Читаем Франция в эпоху позднего средневековья. Материалы научного наследия полностью

Поэтому определенное обесценение христианской морали в условиях развития рационально-прагматического духа неизбежно должно было принимать социальные масштабы, особенно, как кажется, в среде дворянства. В этом убеждает и последующее развитие религиозной мысли в первой половине XVI в., когда реформационные учения в процессе своего становления и распространения подвергли уже сознательному пересмотру отношения земного и небесного, сделав акцент на внутренней религиозности и санкционировав действия практического разума. И релятивизация христианской морали в мировоззрении Коммина примечательна тем, что она дает представление о том этапе развития религиозного сознания, на котором происходила подспудная подготовка появления и восприятия реформационных идей.

По мере того как природа и человеческий разум обретали в общественной мысли свое содержание, все более отрешаясь от идеи посмертного бытия и наполняясь материальным, земным и практическим смыслом, традиционное этическое сознание теряло почву под ногами. Это вовсе не значит, что оно испытывало кризис в широких социальных масштабах. Этический тип сознания был очень устойчив, и в позднее средневековье он оставался доминирующим. Но наряду с ним появился и стал набирать силу иной тип мышления, который можно было бы назвать рационалистическим, имея в виду, что он включал в себя переоценку не только разума, но и природы вообще, а также роли личного опыта и практики.

НАБОР ДАННЫХ:
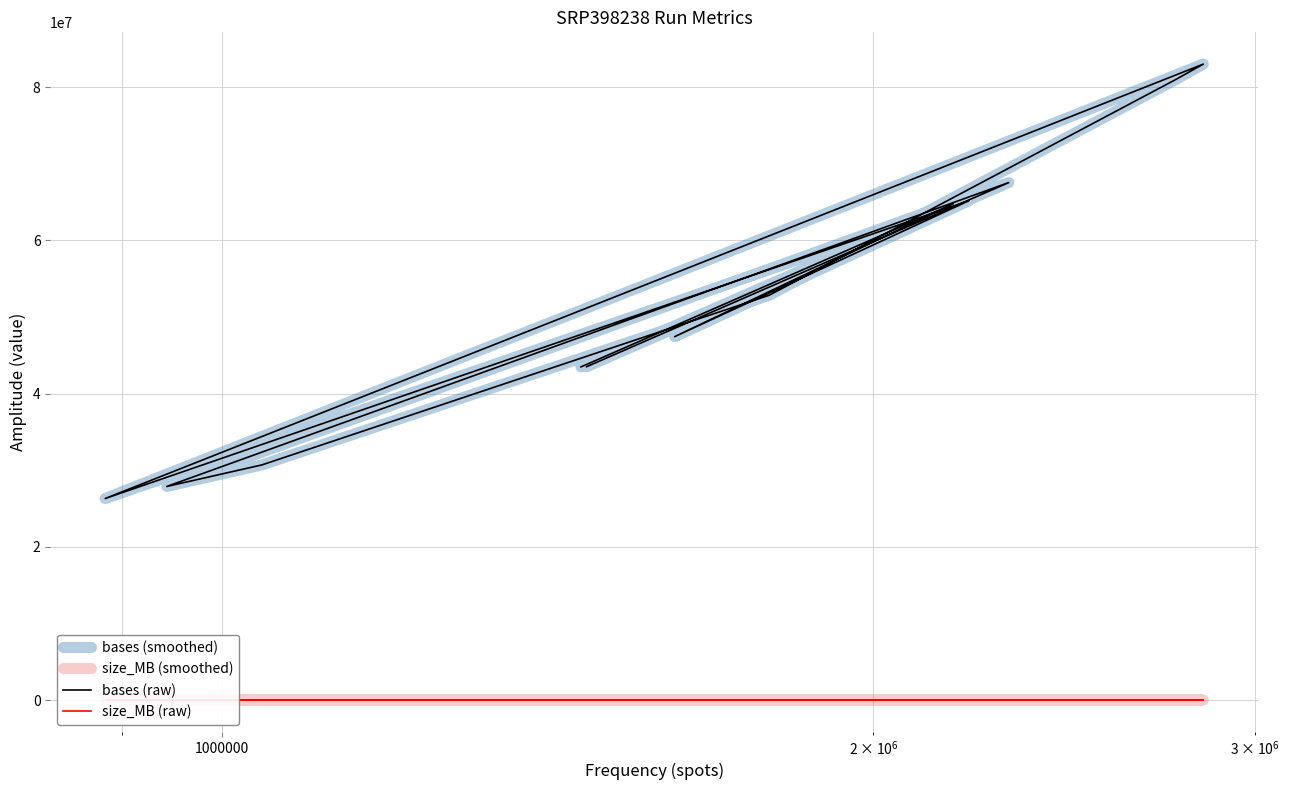

How many categories are shown in the chart?

12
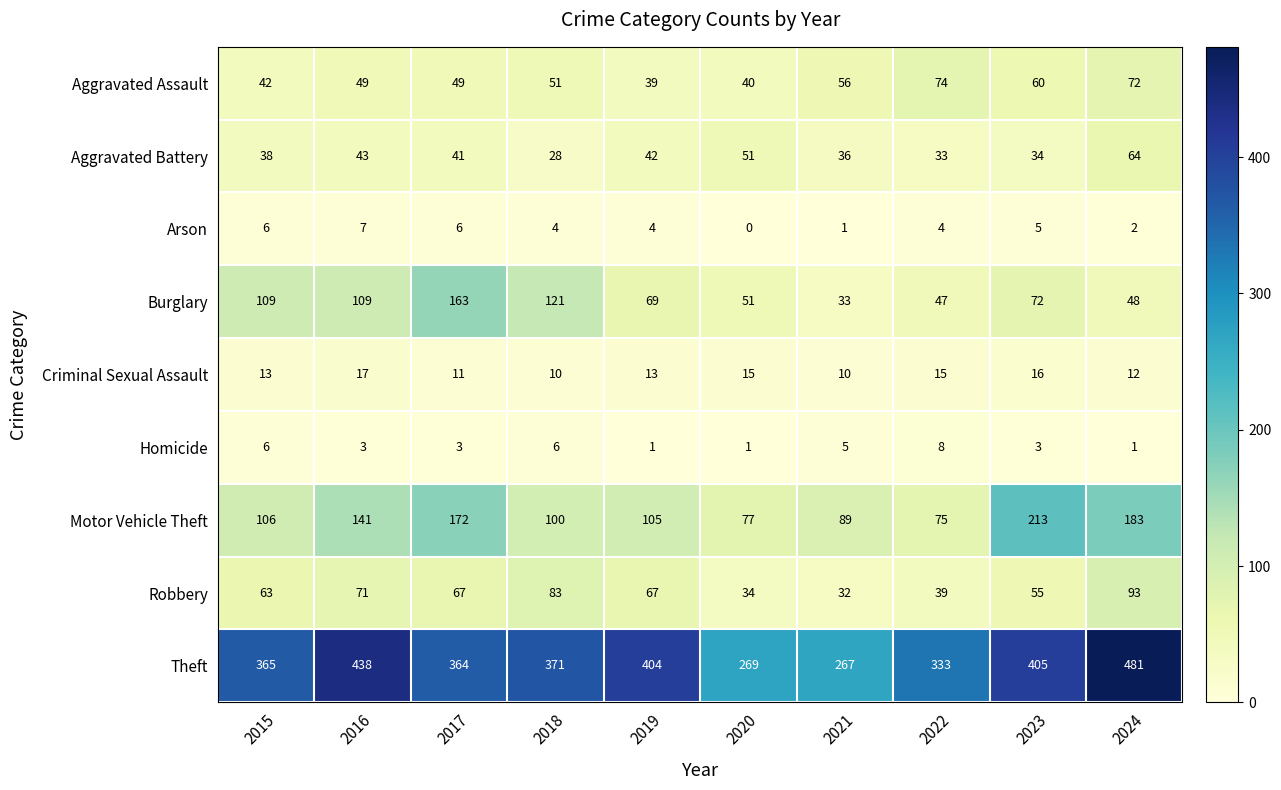

Which series has the largest total across all categories?

Theft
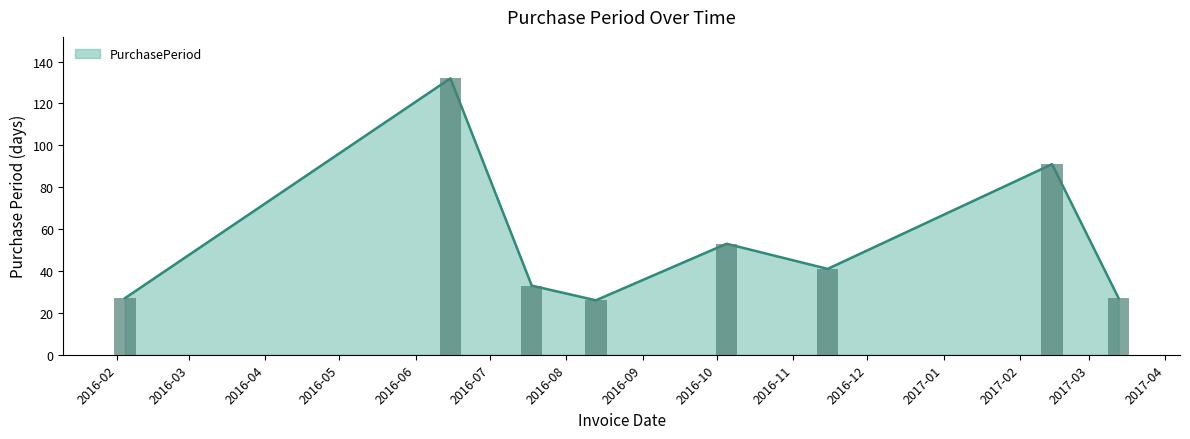

What is the sum of all values?

430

ЧТО НУЖНО СДЕЛАТЬ: Какой тип сознания, согласно изучаемому тексту, оставался доминирующим в позднее средневековье? Записи для работы не понадобятся.

ОТВЕТ: Этический тип сознания.